• _Text provided_
-------------------------

Diversity-Aware Reverse Kullback-Leibler Divergence for Large Language Model Distillation

arXiv cs.AI / 4/2/2026

💬 OpinionIdeas & Deep AnalysisModels & Research

Key Points

  • The paper analyzes why Reverse Kullback-Leibler (RKL) divergence is effective for LLM distillation, showing it typically outperforms forward KL (FKL) by emphasizing dominant modes under vocabulary size and capacity mismatch.
  • It identifies a structural drawback of RKL: non-target gradients can increase target logits even when the student already matches the teacher, which reduces output diversity and can make the student overly confident.
  • The authors show RKL also provides weak supervision for non-target classes, leading to poor alignment for tail (less likely) categories.
  • To fix these issues, they introduce Diversity-aware RKL (DRKL), which removes the problematic gradient behavior and improves non-target supervision while retaining RKL’s optimization advantages.

-------------------------

• _Information given_
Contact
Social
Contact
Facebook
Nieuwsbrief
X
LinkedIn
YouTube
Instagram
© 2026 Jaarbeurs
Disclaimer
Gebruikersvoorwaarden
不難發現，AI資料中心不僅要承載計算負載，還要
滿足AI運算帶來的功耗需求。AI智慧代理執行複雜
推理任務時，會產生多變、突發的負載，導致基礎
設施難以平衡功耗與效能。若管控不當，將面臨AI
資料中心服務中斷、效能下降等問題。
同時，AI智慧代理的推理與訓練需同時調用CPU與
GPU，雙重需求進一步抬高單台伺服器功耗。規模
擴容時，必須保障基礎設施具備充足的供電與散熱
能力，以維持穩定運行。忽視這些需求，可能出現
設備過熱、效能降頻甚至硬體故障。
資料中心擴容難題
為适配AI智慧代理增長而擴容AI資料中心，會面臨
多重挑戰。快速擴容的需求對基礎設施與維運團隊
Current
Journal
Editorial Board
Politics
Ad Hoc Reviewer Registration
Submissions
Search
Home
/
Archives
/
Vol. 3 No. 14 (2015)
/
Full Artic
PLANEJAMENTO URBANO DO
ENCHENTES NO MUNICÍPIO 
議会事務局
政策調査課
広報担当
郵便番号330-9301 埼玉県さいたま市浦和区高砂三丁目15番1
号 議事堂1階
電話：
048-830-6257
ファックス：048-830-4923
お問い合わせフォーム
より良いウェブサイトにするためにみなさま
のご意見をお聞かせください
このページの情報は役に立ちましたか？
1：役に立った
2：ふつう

-------------------------

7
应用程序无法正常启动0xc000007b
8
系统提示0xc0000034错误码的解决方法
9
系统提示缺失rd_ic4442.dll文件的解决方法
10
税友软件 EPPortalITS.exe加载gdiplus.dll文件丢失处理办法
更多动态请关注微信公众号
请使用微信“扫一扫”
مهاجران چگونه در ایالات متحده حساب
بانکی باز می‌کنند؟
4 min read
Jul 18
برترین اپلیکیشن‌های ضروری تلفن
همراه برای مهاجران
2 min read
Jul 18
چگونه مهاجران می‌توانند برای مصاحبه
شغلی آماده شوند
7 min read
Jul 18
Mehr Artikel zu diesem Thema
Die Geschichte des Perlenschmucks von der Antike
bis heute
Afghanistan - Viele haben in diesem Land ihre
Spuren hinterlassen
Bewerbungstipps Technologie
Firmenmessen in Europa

-------------------------

• _Task requirements_
(a) In the summary of the paper on reverse KL divergence for LLM distillation, render this sentence in Spanish: "The authors show RKL also provides weak supervision for non-target classes, leading to poor alignment for tail (less likely) categories."
(b) Extend the summary of the paper on reverse KL divergence for LLM distillation, picking up after its final bullet point.
The items are separate material and do not belong to the text on reverse KL divergence for LLM distillation.

• _Solved tasks_
(a) Los autores muestran que la RKL también proporciona una supervisión débil para las clases no objetivo, lo que conduce a una mala alineación en las categorías de cola (menos probables).

(b)
  • Experiments across multiple datasets and model families indicate DRKL consistently beats FKL, RKL, and other distillation objectives, improving the fidelity–diversity trade-off.

Abstract

Reverse Kullback-Leibler (RKL) divergence has recently emerged as the preferred objective for large language model (LLM) distillation, consistently outperforming forward KL (FKL), particularly in regimes with large vocabularies and significant teacher-student capacity mismatch, where RKL focuses learning on dominant modes rather than enforcing dense alignment. However, RKL introduces a structural limitation that drives the student toward overconfident predictions. We first provide an analysis of RKL by decomposing its gradients into target and non-target components, and show that non-target gradients consistently push the target logit upward even when the student already matches the teacher, thereby reducing output diversity. In addition, RKL provides weak supervision over non-target classes, leading to poor tail alignment. To address these issues, we propose Diversity-aware RKL (DRKL), which removes this gradient effect and strengthens non-target supervision while preserving the optimization benefits of RKL. Extensive experiments across datasets and model families demonstrate that DRKL consistently outperforms FKL, RKL, and other state-of-the-art distillation objectives, achieving better performance and a superior fidelity-diversity trade-off.